## [What to produce]
Can you echo every entry below word for word, leaving out the pictures?

= = = = =

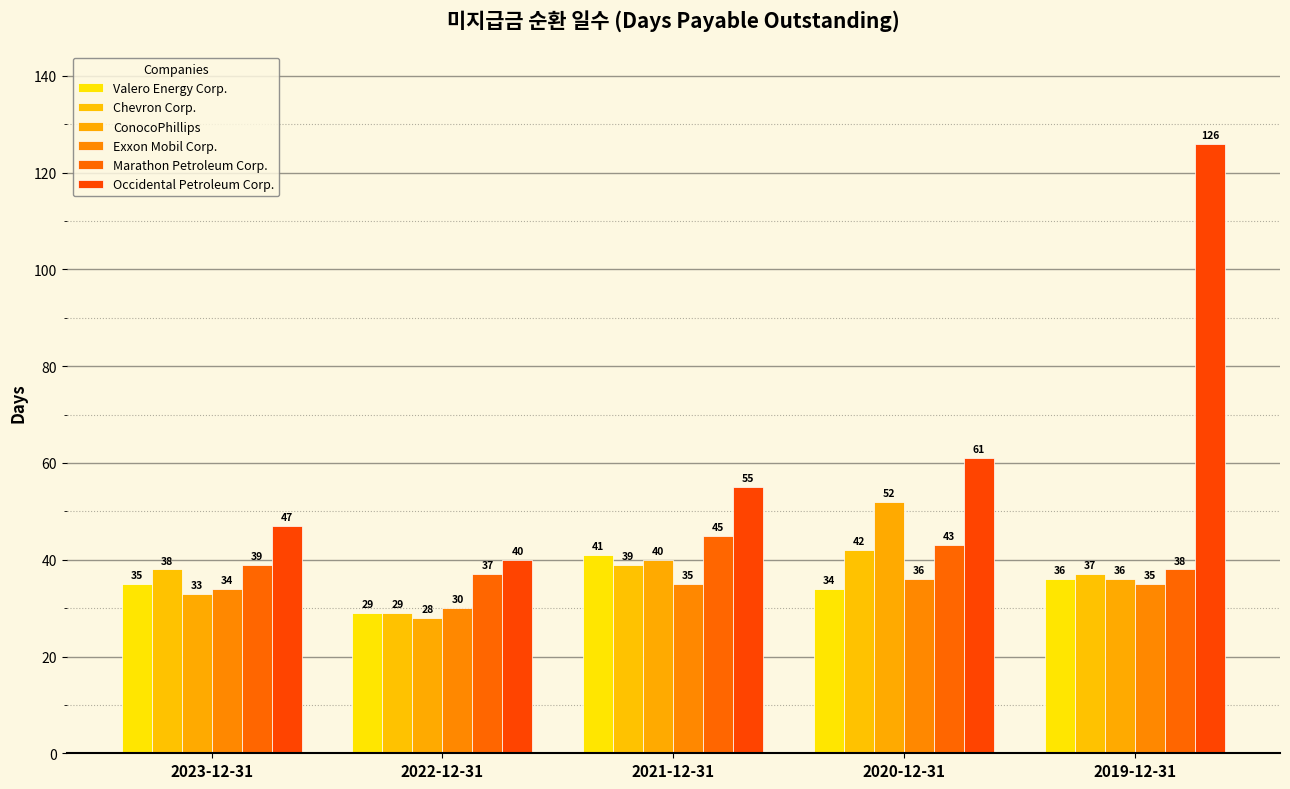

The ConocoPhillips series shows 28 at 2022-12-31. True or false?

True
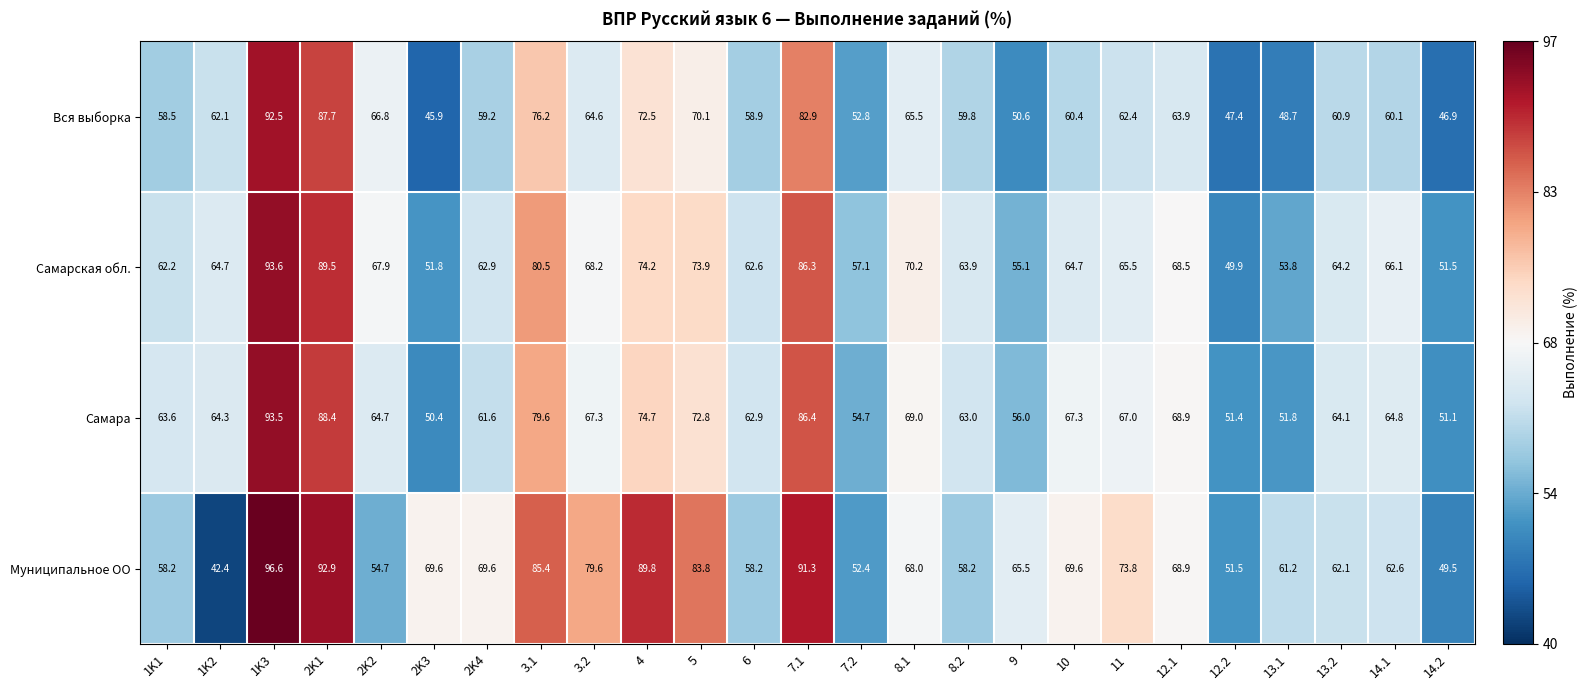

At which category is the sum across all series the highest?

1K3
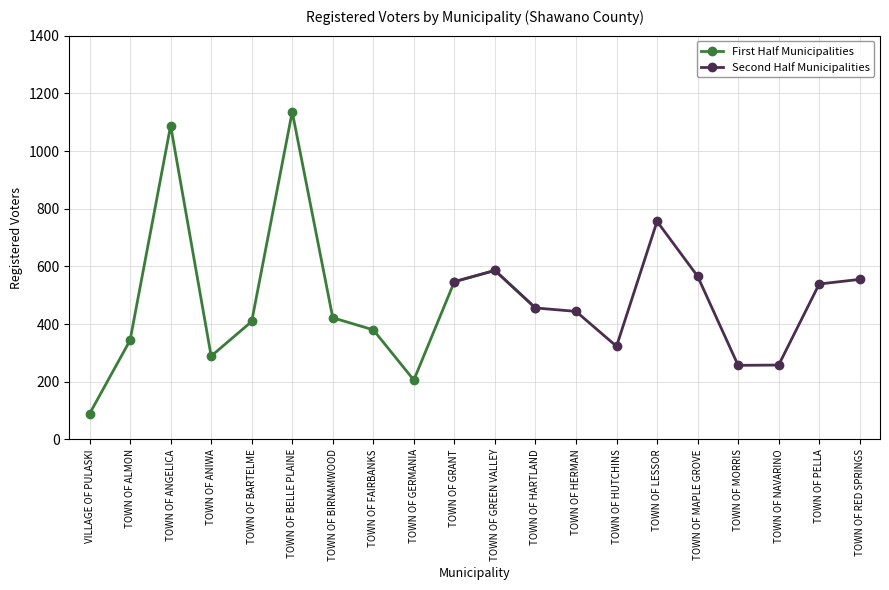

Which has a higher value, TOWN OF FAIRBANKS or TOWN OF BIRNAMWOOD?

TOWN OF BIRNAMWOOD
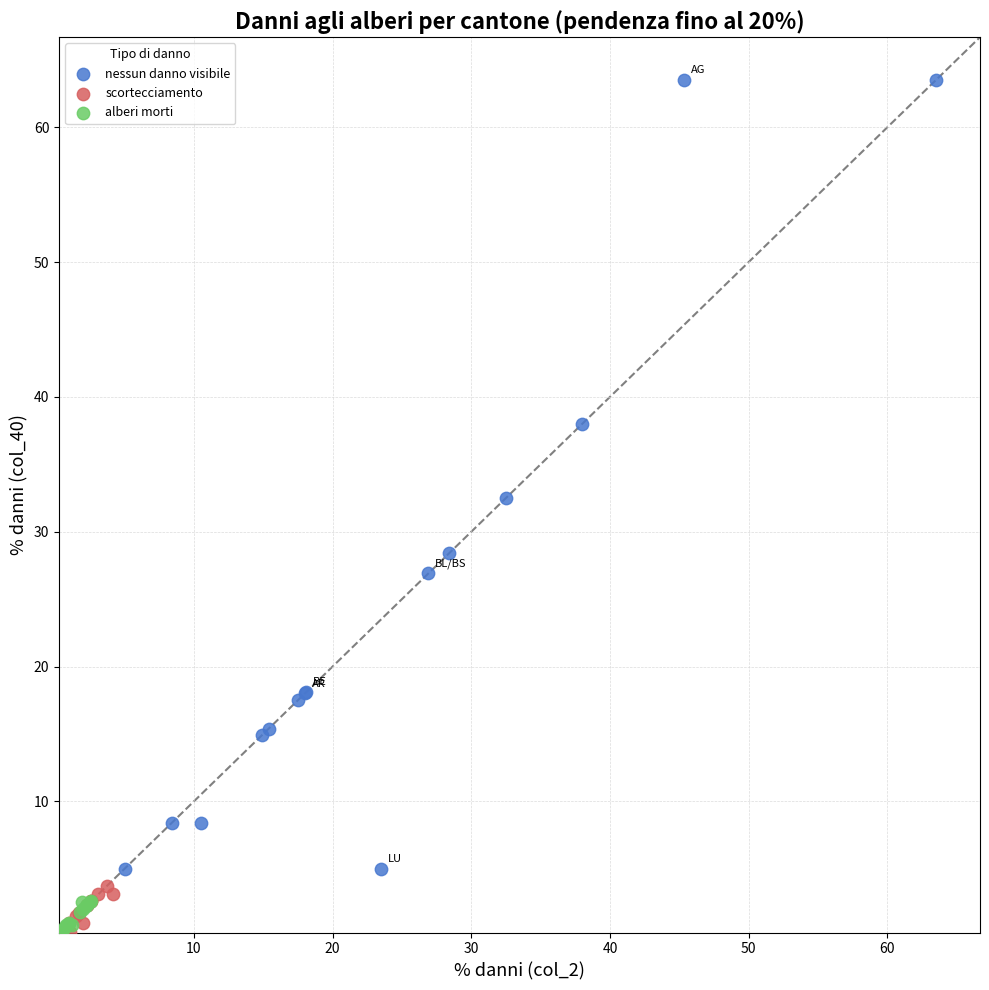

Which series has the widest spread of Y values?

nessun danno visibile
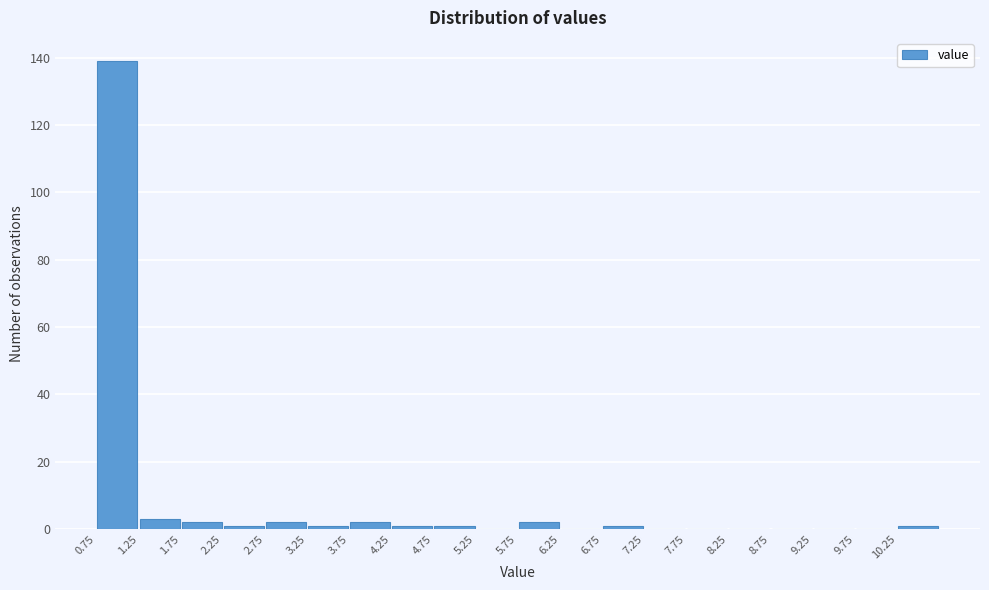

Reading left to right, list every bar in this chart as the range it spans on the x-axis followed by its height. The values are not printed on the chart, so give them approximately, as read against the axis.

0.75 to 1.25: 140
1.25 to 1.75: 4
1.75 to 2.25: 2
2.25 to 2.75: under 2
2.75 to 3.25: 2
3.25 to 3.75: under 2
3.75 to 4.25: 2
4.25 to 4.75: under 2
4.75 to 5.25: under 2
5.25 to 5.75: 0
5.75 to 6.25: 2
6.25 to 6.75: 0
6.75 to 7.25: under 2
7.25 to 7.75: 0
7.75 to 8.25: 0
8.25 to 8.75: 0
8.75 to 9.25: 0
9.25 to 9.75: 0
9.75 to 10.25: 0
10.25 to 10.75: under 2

= = = = =

## [Problem solution]
The ConocoPhillips series shows 28 at 2022-12-31. True or false?

True

At which category is the sum across all series the highest?

1K3

Which has a higher value, TOWN OF FAIRBANKS or TOWN OF BIRNAMWOOD?

TOWN OF BIRNAMWOOD

Which series has the widest spread of Y values?

nessun danno visibile

Reading left to right, list every bar in this chart as the range it spans on the x-axis followed by its height. The values are not printed on the chart, so give them approximately, as read against the axis.

0.75 to 1.25: 140
1.25 to 1.75: 4
1.75 to 2.25: 2
2.25 to 2.75: under 2
2.75 to 3.25: 2
3.25 to 3.75: under 2
3.75 to 4.25: 2
4.25 to 4.75: under 2
4.75 to 5.25: under 2
5.25 to 5.75: 0
5.75 to 6.25: 2
6.25 to 6.75: 0
6.75 to 7.25: under 2
7.25 to 7.75: 0
7.75 to 8.25: 0
8.25 to 8.75: 0
8.75 to 9.25: 0
9.25 to 9.75: 0
9.75 to 10.25: 0
10.25 to 10.75: under 2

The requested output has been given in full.